Reuters: "One of six tsunami-crippled nuclear reactors appeared to stabilize on Saturday as Japan raced to restore power to the stricken power plant to cool it and prevent a greater catastrophe. Engineers reported some rare success after fire trucks sprayed water for about three hours on reactor No.3, widely considered the most dangerous at the ravaged Fukushima Daiichi nuclear complex because of its use of highly toxic plutonium." ...

AP: "Japan said radiation levels in spinach and milk from farms near its tsunami-crippled nuclear complex exceeded government safety limits, as emergency teams scrambled Saturday to restore power to the plant so it could cool dangerously overheated fuel. The food was taken from farms as far as 65 miles (100 kilometers) from the stricken plants, suggesting a wide area of nuclear contamination."

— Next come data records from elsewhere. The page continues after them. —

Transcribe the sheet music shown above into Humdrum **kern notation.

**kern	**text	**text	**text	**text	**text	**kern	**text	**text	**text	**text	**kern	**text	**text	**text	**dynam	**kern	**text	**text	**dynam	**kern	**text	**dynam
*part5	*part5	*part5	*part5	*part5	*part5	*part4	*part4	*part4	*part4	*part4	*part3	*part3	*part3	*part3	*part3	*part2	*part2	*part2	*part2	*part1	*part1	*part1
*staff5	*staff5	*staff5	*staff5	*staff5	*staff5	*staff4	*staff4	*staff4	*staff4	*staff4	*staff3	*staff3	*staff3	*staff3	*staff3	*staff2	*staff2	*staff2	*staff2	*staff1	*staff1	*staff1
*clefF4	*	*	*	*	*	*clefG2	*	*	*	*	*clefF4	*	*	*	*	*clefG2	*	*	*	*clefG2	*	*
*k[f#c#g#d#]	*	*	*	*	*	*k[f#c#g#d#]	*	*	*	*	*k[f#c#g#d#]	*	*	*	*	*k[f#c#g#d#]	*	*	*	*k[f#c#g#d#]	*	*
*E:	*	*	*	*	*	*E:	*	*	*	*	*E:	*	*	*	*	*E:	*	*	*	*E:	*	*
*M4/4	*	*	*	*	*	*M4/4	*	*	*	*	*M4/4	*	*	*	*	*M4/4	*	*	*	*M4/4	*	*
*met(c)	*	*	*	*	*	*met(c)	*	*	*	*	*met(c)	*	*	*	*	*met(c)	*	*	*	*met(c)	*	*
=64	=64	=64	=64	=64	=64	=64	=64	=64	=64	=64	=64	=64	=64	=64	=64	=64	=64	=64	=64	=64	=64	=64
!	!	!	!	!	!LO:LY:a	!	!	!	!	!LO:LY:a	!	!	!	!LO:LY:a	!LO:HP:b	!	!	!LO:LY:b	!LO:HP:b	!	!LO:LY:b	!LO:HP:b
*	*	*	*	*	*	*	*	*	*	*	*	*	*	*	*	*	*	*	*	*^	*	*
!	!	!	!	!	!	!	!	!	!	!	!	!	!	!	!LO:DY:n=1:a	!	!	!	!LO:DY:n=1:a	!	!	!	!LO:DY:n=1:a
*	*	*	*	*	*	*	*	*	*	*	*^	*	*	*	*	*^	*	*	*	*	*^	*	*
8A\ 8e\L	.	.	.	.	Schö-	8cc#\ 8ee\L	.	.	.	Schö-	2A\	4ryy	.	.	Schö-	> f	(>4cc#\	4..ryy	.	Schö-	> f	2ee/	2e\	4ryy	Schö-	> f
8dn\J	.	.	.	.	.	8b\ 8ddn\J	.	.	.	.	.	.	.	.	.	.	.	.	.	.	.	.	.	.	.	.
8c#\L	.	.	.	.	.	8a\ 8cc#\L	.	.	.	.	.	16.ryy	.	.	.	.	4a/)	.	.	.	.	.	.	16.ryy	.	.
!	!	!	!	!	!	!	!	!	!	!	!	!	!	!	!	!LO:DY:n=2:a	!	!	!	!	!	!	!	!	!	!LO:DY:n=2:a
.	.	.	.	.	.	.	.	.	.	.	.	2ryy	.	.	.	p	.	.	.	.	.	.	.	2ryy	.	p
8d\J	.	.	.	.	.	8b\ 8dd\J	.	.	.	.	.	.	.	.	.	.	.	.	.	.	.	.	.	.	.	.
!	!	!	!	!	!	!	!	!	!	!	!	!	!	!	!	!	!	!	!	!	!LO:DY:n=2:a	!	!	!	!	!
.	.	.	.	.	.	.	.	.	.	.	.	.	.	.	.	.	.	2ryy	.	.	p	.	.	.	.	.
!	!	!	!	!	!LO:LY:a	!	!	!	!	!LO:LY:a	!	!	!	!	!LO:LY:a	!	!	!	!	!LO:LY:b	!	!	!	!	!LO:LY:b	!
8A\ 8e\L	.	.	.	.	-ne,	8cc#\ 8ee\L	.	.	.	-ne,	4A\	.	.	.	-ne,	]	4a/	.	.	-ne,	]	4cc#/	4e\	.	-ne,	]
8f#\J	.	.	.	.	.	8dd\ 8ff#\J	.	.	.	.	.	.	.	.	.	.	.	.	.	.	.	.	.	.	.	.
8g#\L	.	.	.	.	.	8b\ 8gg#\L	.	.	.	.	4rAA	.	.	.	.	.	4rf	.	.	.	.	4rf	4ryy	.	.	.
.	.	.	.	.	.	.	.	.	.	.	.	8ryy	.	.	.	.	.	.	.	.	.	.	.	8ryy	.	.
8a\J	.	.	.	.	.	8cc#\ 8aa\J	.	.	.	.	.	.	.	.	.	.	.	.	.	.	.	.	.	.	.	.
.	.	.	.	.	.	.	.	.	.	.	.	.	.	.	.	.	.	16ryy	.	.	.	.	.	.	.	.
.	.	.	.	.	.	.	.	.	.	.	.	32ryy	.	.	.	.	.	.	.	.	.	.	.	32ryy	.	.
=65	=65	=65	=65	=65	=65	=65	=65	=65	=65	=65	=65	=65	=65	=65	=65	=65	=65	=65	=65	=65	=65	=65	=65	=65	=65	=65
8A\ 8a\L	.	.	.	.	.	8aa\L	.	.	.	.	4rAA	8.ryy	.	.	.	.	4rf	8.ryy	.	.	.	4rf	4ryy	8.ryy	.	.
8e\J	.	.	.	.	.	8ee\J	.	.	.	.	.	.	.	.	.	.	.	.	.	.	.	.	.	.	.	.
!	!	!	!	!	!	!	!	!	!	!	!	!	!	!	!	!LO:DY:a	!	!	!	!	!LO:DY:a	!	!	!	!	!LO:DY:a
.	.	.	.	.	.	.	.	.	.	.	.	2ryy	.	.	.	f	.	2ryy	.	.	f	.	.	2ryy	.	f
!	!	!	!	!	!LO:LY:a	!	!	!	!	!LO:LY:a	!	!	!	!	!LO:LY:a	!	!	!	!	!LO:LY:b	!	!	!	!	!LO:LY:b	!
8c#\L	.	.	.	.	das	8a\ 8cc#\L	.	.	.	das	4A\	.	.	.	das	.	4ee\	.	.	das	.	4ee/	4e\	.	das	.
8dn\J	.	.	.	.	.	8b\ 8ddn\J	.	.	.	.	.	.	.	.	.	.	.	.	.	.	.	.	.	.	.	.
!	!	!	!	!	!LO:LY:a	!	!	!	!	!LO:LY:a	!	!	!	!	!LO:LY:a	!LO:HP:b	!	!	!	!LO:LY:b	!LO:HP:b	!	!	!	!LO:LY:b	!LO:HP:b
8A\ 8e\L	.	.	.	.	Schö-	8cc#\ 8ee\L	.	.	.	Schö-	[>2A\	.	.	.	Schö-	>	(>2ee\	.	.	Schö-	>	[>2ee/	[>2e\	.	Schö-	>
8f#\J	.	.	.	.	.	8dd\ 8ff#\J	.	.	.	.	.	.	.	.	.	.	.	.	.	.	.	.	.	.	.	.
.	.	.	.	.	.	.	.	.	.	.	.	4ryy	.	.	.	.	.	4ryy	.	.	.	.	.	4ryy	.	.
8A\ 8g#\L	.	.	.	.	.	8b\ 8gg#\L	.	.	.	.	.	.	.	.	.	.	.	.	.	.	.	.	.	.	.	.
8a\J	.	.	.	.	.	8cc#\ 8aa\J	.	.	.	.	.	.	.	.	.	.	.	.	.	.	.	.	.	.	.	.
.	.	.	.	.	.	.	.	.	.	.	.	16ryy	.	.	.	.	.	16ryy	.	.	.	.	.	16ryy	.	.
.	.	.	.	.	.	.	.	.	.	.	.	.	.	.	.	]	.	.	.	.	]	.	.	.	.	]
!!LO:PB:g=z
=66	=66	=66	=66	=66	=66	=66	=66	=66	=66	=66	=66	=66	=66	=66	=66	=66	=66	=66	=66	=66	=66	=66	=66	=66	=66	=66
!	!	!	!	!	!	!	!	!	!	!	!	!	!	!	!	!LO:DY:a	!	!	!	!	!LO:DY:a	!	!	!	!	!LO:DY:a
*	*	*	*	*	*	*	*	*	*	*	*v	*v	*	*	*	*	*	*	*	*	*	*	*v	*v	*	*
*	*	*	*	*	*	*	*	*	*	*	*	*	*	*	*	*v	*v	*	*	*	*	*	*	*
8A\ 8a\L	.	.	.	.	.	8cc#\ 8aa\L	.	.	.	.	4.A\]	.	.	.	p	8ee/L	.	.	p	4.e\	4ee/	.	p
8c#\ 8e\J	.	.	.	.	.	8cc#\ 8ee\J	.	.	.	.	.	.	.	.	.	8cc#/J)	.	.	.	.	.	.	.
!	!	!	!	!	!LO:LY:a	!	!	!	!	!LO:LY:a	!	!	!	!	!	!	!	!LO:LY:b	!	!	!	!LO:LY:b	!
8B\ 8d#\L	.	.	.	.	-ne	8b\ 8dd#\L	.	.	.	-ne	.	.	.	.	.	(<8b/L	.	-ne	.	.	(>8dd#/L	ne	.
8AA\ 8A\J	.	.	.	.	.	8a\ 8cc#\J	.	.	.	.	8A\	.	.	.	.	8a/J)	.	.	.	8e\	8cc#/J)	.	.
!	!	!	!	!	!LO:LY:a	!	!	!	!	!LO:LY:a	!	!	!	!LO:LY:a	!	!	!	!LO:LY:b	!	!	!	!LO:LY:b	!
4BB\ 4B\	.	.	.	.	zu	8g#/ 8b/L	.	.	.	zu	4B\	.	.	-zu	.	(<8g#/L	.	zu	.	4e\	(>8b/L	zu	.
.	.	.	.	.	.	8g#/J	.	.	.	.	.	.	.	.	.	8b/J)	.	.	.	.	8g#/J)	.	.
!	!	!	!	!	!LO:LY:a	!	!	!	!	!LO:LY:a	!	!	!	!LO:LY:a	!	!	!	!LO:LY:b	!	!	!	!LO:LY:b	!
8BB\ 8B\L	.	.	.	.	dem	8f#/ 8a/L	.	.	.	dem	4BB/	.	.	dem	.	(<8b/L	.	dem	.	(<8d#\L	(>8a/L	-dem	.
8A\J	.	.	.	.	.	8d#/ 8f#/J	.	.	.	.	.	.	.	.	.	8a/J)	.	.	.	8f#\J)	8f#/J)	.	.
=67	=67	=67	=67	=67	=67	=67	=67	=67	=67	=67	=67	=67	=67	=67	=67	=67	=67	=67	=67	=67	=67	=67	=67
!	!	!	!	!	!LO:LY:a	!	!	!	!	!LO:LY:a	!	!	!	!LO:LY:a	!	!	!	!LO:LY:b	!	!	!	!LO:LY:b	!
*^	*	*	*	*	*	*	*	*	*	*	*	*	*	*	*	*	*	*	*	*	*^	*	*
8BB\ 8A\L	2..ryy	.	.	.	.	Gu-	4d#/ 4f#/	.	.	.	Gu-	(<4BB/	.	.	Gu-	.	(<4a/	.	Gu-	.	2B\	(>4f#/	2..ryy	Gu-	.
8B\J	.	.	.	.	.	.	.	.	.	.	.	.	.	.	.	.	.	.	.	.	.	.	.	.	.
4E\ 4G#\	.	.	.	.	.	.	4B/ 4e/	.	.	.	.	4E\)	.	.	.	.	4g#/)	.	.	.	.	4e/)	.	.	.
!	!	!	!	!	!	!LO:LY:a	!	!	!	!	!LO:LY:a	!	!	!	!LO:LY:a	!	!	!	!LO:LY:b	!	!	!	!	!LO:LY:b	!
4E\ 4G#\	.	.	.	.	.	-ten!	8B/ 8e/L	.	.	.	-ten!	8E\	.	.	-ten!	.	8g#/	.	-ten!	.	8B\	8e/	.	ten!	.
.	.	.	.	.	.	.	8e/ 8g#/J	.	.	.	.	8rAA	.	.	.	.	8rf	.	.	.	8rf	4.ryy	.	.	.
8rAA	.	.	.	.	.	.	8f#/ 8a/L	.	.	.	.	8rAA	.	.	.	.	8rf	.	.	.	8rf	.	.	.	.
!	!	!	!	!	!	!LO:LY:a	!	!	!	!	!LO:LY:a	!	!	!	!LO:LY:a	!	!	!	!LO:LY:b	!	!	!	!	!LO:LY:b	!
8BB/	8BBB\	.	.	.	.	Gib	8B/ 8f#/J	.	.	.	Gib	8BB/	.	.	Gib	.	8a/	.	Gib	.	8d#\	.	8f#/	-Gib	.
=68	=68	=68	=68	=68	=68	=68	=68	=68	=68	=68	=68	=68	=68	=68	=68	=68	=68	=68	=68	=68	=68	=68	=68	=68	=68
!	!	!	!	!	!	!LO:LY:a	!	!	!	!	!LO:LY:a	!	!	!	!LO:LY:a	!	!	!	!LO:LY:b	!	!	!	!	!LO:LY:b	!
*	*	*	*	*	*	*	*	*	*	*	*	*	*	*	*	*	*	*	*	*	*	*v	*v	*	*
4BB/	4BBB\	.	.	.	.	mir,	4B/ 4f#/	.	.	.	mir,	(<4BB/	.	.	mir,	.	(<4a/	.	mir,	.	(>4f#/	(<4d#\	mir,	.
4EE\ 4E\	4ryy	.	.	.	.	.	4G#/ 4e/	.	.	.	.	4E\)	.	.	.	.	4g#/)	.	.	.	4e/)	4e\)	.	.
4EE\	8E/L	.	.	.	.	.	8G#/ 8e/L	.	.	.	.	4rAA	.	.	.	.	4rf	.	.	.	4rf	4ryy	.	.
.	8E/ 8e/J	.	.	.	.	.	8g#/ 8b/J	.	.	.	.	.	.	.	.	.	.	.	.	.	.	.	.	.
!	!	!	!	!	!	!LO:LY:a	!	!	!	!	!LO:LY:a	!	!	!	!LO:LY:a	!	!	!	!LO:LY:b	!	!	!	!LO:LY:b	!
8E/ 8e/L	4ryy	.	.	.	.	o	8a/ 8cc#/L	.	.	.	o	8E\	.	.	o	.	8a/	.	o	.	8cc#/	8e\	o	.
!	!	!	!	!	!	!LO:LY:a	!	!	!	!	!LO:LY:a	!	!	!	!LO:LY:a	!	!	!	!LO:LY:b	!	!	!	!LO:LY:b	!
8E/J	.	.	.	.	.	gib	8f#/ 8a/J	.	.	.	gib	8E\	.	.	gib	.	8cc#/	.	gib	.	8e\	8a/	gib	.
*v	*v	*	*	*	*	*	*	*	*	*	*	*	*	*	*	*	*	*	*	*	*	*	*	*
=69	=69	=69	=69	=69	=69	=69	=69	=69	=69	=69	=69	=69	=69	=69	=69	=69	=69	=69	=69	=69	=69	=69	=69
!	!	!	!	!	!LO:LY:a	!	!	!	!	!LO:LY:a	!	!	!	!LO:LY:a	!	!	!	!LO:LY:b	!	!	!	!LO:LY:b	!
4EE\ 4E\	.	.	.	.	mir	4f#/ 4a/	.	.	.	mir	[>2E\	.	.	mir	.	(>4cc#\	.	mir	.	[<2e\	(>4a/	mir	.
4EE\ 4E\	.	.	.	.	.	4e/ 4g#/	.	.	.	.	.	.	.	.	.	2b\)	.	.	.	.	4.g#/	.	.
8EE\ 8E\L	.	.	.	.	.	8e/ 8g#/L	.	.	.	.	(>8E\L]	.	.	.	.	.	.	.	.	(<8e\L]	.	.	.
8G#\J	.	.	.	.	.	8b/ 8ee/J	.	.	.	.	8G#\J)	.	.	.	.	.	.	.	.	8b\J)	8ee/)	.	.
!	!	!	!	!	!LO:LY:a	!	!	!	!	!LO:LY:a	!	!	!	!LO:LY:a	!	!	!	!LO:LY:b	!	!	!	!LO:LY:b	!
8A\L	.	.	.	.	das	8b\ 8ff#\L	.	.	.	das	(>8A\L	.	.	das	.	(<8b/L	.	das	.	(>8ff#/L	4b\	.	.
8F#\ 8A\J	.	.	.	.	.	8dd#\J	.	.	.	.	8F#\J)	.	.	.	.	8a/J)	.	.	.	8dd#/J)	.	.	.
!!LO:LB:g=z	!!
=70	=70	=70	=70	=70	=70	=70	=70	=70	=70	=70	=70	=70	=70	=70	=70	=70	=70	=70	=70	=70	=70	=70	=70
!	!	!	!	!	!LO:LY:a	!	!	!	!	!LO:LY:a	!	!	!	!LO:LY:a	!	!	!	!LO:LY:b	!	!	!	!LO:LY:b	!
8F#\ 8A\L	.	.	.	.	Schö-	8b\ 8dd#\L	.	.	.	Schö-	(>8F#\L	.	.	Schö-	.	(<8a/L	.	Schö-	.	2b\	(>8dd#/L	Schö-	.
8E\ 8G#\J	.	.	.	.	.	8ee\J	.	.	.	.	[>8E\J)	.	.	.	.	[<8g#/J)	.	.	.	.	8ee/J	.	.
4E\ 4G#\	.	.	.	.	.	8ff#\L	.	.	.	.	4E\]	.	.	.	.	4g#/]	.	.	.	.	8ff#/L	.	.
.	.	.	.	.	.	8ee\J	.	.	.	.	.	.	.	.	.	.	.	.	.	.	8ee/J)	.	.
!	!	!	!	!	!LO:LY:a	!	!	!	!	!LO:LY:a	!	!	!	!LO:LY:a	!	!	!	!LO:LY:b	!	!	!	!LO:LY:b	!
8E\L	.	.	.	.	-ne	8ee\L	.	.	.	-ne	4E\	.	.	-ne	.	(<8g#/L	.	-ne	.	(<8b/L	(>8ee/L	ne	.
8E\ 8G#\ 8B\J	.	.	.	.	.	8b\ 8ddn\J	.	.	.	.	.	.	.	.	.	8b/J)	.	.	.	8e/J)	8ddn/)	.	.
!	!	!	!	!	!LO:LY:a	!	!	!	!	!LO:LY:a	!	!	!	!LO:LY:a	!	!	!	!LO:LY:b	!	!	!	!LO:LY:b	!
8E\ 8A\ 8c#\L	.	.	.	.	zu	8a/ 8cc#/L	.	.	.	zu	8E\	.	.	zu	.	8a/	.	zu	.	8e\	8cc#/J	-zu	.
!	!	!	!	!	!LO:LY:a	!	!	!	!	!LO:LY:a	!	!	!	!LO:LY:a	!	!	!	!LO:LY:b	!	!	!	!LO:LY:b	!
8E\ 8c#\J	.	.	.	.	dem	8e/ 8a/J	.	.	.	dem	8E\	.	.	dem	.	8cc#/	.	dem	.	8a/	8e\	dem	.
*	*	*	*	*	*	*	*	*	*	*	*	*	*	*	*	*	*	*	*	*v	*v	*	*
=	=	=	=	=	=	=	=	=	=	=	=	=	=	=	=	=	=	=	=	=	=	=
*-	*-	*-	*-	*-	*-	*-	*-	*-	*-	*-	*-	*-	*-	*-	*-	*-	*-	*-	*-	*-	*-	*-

New York Times: "After securing the Federal Reserve’s blessing, a series of financial giants rushed to raise their dividends and buy back stock on Friday, underscoring how Wall Street profits and an improving economy have helped the biggest banks stage a broad recovery since they were laid low by the financial crisis. Within hours of being told by regulators they had passed a second round of stress tests, JPMorgan Chase, Wells Fargo and several other major lenders laid out specific plans. Meanwhile, American Express and Goldman Sachs announced they were resuming large-scale stock repurchases, with Goldman buying back the $5 billion stake it sold to Warren E. Buffett in the fall of 2008."